━━ FRAGMENTO SELECCIONADO ━━

Es Navidad. Con júbilo contemplamos el nacimiento del Hijo eterno de Dios que quiso compartir nuestra débil, frágil y caduca naturaleza. Navidad significa celebrar con gratitud el inmenso amor que el Padre ha tenido hacia nosotros, pobres y miserables pecadores. La tierra se alegra y los ángeles en coro celebraran el acontecimiento más grande y sublime de todos los tiempos y cantan jubilosos: “Gloria a Dios en el cielo y en la tierra paz a los hombres que ama Dios”.
 
Las tinieblas que envolvían la tierra han sido vencidas como anunció el Profeta Isaías: “el Pueblo que caminaba en tinieblas ha visto una gran luz, una luz ha resplandecido”. Es la aurora luminosa, el amanecer de un día sin precedentes. Sobre la humanidad sumergida en sombras de muerte, en las tinieblas del pecado y de la maldad, surge de lo alto el “Sol de la justicia”. Sobre un mundo de ciegos y de corazón ensombrecido se derrama la luz del el Hijo eterno hecho hombre, para justificarnos y darnos la vida eterna.

━━━

DESCRIPCIÓN DE LA TAREA -> Enumera los adjetivos con que el fragmento sobre la Navidad califica la naturaleza que el Hijo eterno de Dios quiso compartir.

━━ LOS DATOS ━━

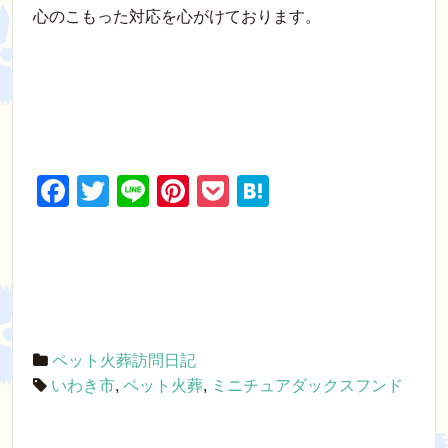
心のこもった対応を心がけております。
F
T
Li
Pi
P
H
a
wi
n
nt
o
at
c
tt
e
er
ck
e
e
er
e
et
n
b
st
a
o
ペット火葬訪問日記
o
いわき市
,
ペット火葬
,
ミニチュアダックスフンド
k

━━━
━━ LOS DATOS ━━

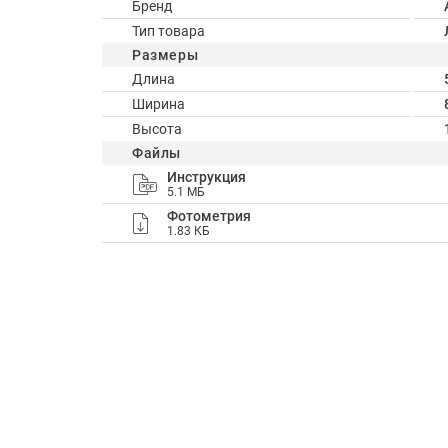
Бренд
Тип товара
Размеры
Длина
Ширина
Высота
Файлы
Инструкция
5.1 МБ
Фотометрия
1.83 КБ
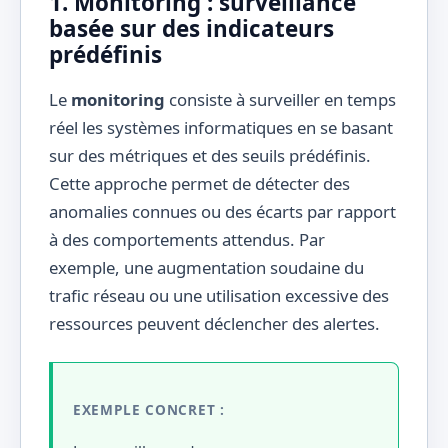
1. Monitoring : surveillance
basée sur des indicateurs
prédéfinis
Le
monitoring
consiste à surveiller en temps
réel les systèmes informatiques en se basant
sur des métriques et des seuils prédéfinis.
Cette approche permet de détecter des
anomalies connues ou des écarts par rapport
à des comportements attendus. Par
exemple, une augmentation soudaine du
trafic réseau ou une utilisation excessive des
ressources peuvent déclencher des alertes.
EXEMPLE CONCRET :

━━━
━━ LOS DATOS ━━

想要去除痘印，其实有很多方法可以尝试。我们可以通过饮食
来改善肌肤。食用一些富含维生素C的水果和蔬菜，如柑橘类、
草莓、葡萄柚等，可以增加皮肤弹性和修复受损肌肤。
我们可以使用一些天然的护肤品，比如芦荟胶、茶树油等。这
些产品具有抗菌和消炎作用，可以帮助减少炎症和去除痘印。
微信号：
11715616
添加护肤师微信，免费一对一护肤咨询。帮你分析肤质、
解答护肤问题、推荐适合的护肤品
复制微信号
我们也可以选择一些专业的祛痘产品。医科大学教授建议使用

━━━

SOLUCIÓN DEL PROBLEMA -> débil, frágil, caduca